I can understand how two-faced comps from people who previously insult you can make you leery. Rather than internalizing their baggage and carrying it around... how about letting them carry their own dang baggage?
Isn't it fresh to be fobbing it off on others?
It's like they don't want to do the personal growth work to become nicer people with better social skills. They'd would rather boost themselves up by bringing others down and stay the same sour mean they are. Acting out people spreading misery.
Can you get rid of some of these people in your life? And the ones you are stuck with -- see them less?
Then perhaps think about spending more time with more uplifting people?
When I have a flat enough stomach, that's when I know that I should stop losing weight. I know I'll never have the complete washboard flat toned stomach like all the photoshopped ladies in magazines have - but I know that when I stop seeing so much wobble in my pudge department that's when I'll be happy!
If right now you're happy, then just soak it up and enjoy it! You might think later on "Huh, I'd like to try and lose more" and keep on going. I have a friend who got down to around 135 lbs and she's 5'7". She said while it was the thinnest she's ever been, she felt that she looked a bit ill. She now wants to be around 140-145 lbs because she feels like she's still got some meat on her but she's healthy.

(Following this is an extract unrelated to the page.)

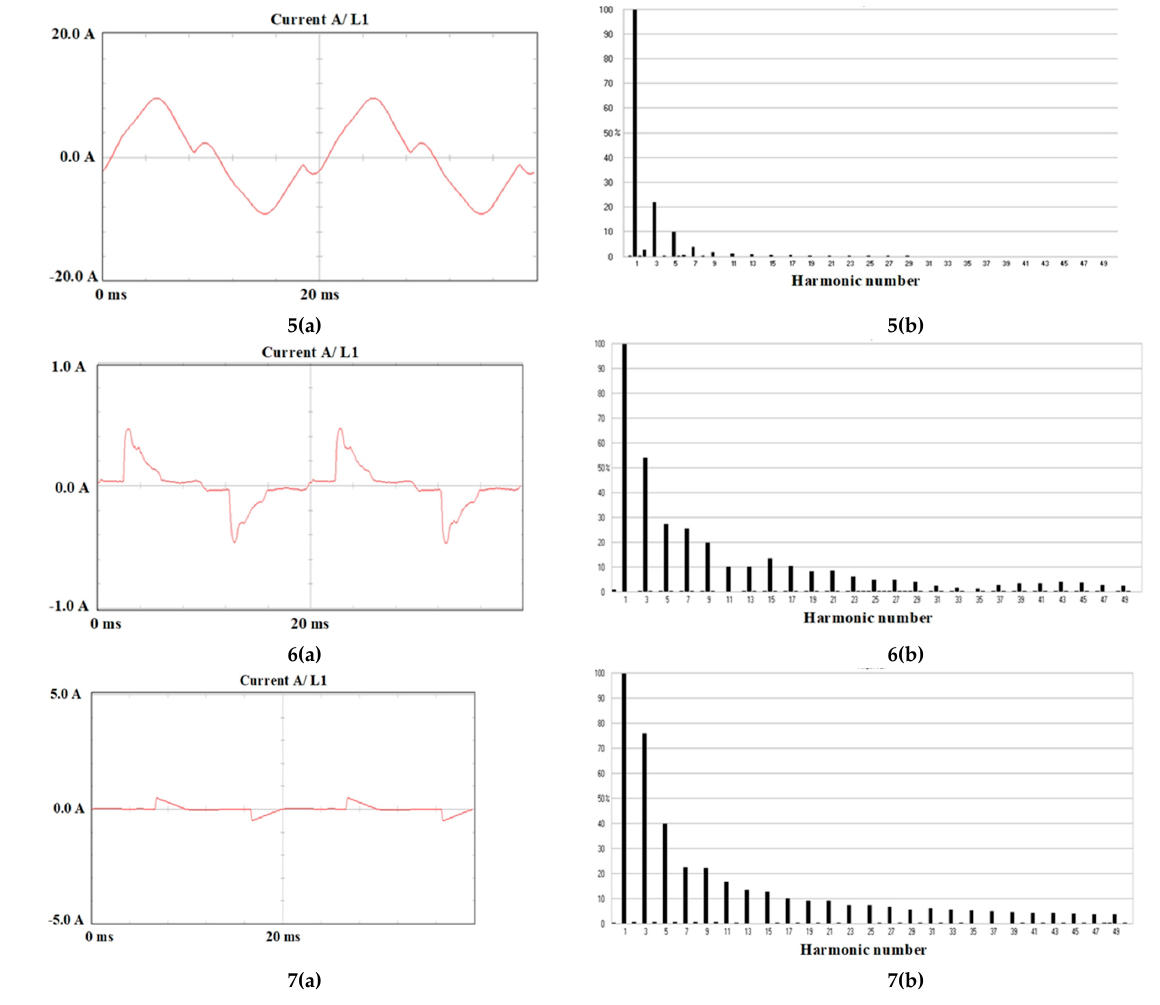
Figure 6. Measurements obtained for individual devices: ( a ) current waveform; ( b ) harmonic spectrum; 1—AC Power Adapter, 2—Adaptive Fast Smartphone Charger, 3—LCD monitor–20”, 4—Vacuum cleaner, 5—Microwave oven, 6—Compact fluorescent lamp, 7—Dimmer and incandescent lamp. Table 3. Current total harmonic distortion factor ( THD I ) measurements obtained for individual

Honestly it might just all be about testing the waters, seeing how you feel. I'm going to keep doing what I do until I'm around my goal, but if I reach 140 and feel like I LOOK ideal, then I'll stop.

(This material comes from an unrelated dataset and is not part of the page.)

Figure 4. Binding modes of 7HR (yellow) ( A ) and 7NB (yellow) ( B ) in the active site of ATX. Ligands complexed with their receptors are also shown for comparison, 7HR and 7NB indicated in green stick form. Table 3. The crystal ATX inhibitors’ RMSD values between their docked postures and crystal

Ignore your doctor, that was a prickish statement to make, YOU decide what looks good (as long as you don't go stick thin on us!) not what anyone else thinks. When I say "I want to be around 130 lbs" people think it's too much. Well it's my body, I'll do what I want with it and see how it goes first. If it does end up being too much then lesson learnt!

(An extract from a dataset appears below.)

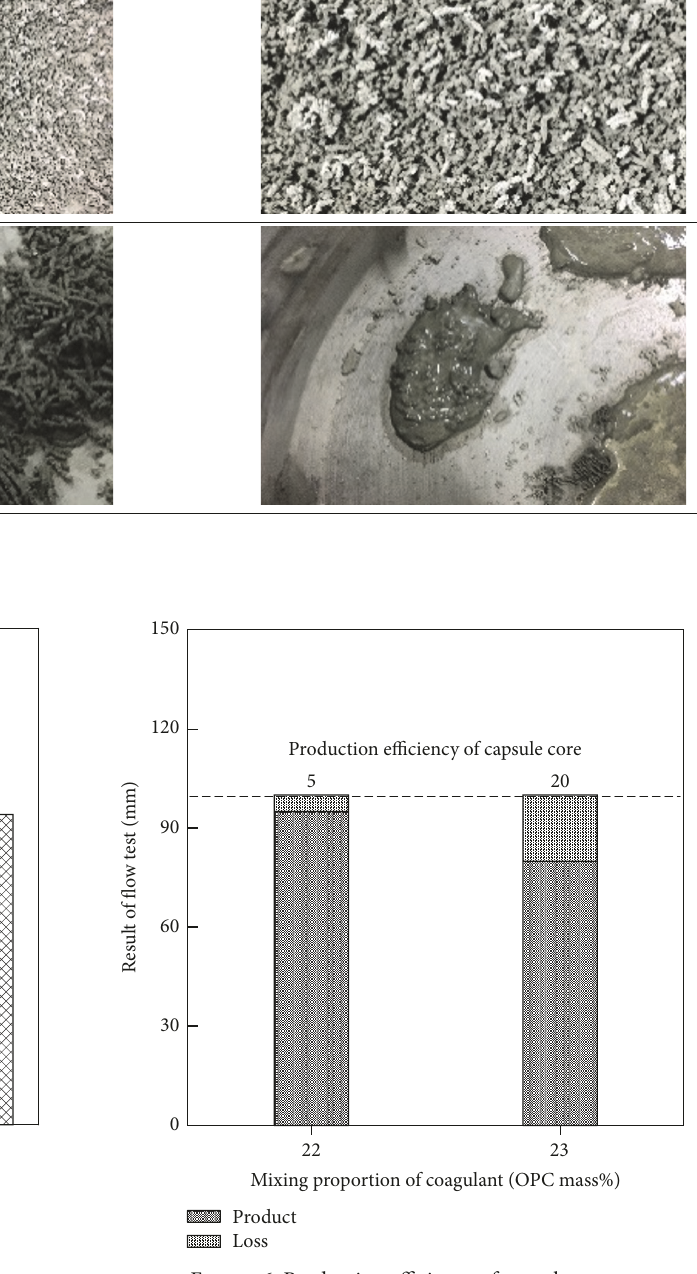
Figure 6: Production efficiency of capsule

Your doctor sounds... odd. I just can't imagine any doctor saying that. Since when does "looking good" have anything to deal with health? I could see a doctor saying someone didn't need to reach a healthy BMI if everything checked out but looking good? I'd just ignore it. Doctors are human and they can say stupid things too (trust me I know!).
FWIW, I'm the same way. I can look back and some of my progress pictures and be pretty "eh" about them. On the other hand, there are some that I look back at objectively (ones that I didn't necessarily like at the time) and think wow, I looked a lot better than I thought. The mind is pretty funny!
Ultimately, as long as you're healthy, I think you have ever right to pick a weight you feel comfortable with maintaining and you like your appearance at. Whether that be above a healthy BMI or squarely in the middle of it. Doctors should just stick to the health aspect of weight and keep their appearance comments to themselves!!
What kind of quack doesn't want their patient to be a healthy weight? That's just not the way it should be. Ditch the doc!
And also I'd like to say you should CHERISH and HOLD ONTO the moments of self-love and happiness with yourself that you experience. You're a work of art in progress and it's totally ok to be happy RIGHT NOW with how you look!